А когда, приболев, пропустила пару выходных, ее хватились: а где Борькина девушка? И явно обрадовались ее приходу.

Маме Нонне Павловне, конечно, кавалер не нравился. Все причины были налицо. Во-первых, иногородний, как тогда говорили, лимита, подозреваемая лишь в одном: в посягательстве на нашу законную московскую прописку и, как следствие, на жилплощадь. Во-вторых, ладно бы художник, а то так, ремесленник – подай, принеси, гипс размешай. В-третьих, неряха. А это не оттого, что беден, а оттого, что неряха. А перспективы? Да никаких. Пусть эта дурочка Татка верит в его «звезду», а она, Нонна Павловна, она-то чувствует своим материнским сердцем, а его не обманешь.

Да и вообще придет в ее дом, на все готовое, что годами и трудом нажилось, и начнет тапочками шаркать, чай прихлебывать (Иваново!) и курить вонючие папиросы. А денег, денег точно в дом носить не будет. Хотя, если подумать, Татке уже к тридцати катится, не красавица, тяжелеет низом, на работе – одни бабы, и сама безынициативная, инертная какая-то. Ну черт с ним, пусть приводит, успокаивала себя Нонна Павловна.

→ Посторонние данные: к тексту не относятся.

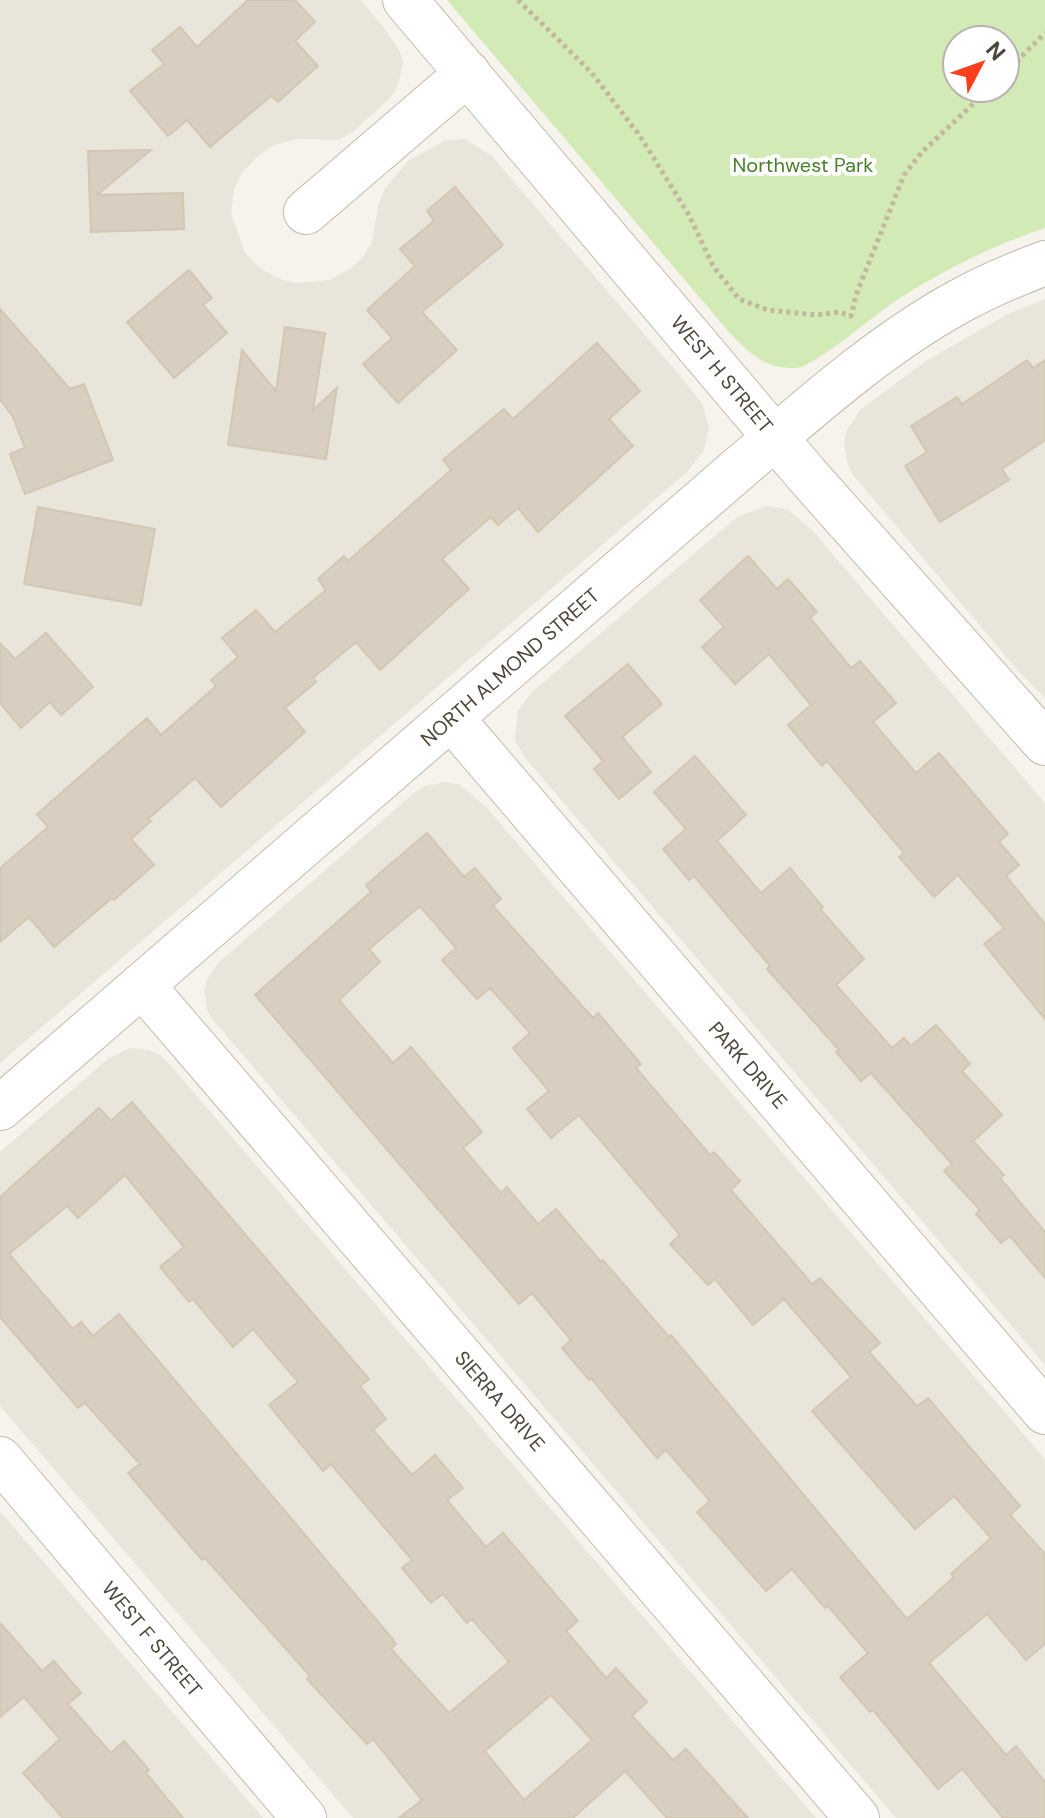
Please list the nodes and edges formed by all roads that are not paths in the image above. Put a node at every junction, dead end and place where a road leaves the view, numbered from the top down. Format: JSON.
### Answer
{"nodes":[{"id":1,"x":405,"y":0,"type":"edge"},
{"id":2,"x":468,"y":73,"type":"junction"},
{"id":3,"x":306,"y":212,"type":"dead end"},
{"id":4,"x":1045,"y":263,"type":"edge"},
{"id":5,"x":775,"y":438,"type":"junction"},
{"id":6,"x":451,"y":718,"type":"junction"},
{"id":7,"x":1045,"y":743,"type":"edge"},
{"id":8,"x":142,"y":985,"type":"junction"},
{"id":9,"x":0,"y":1108,"type":"edge"},
{"id":10,"x":1045,"y":1412,"type":"edge"},
{"id":11,"x":0,"y":1459,"type":"edge"},
{"id":12,"x":304,"y":1818,"type":"edge"},
{"id":13,"x":857,"y":1818,"type":"edge"}],
"edges":[{"from":1,"to":2,"type":"street","name":"WEST H STREET"},
{"from":2,"to":3,"type":"street"},
{"from":2,"to":5,"type":"street","name":"WEST H STREET"},
{"from":4,"to":5,"type":"street","name":"NORTH ALMOND STREET"},
{"from":5,"to":6,"type":"street","name":"NORTH ALMOND STREET"},
{"from":5,"to":7,"type":"street","name":"WEST H STREET"},
{"from":6,"to":8,"type":"street","name":"NORTH ALMOND STREET"},
{"from":6,"to":10,"type":"street","name":"PARK DRIVE"},
{"from":8,"to":9,"type":"street","name":"NORTH ALMOND STREET"},
{"from":8,"to":13,"type":"street","name":"SIERRA DRIVE"},
{"from":11,"to":12,"type":"street","name":"WEST F STREET"}]}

Сама она уже вдовела девятый год после крепкого и честного брака по ранней, школьной любви. Больше ни о чем ни разу не подумала (в смысле дальнейшего устройства своей женской судьбы). Слишком хорош во всех отношениях был ее супруг, Татин отец, но притом хорошо понимала, что такое женское одиночество. И никак не хотела такой судьбы для своей единственной дочери.

Была она отличная закройщица, работала в закрытых ателье – сначала при Литфонде, потом при ВТО. Знала многих известных людей и, как с иронией говорила, «подруживала» с ними. Ее ценили – была профессиональна, никогда не указывала на недостатки, подчеркивала (с удовольствием!) достоинства, не была сплетницей и говорила, что всегда помнит, что она – «бытовые услуги». Зарабатывала в те годы очень прилично, а главное – связи и знакомства, иными словами – блат. Главное в устройстве страны тех лет. И югославские обои, и шторы-ришелье, и люстра с ониксом, и румынская мебель, и «Розенлев», набитый заморскими баночками. И билеты на премьеры, и хорошие путевки. В общем, дом – полная чаша. И Тата за матерью как за каменной стеной.

Вот в такой-то рай, тихий, сытый уют и попал незамысловатый ивановский парень. Что скажешь? Повезло! «Ладно, вытяну как-нибудь», – подумала Нонна Павловна, брезгливо осмотрев на пороге и самого претендента в зятья, и его рубашку-ковбойку, и брючата, и рюкзачок. Оглядела – и впустила в свой дом.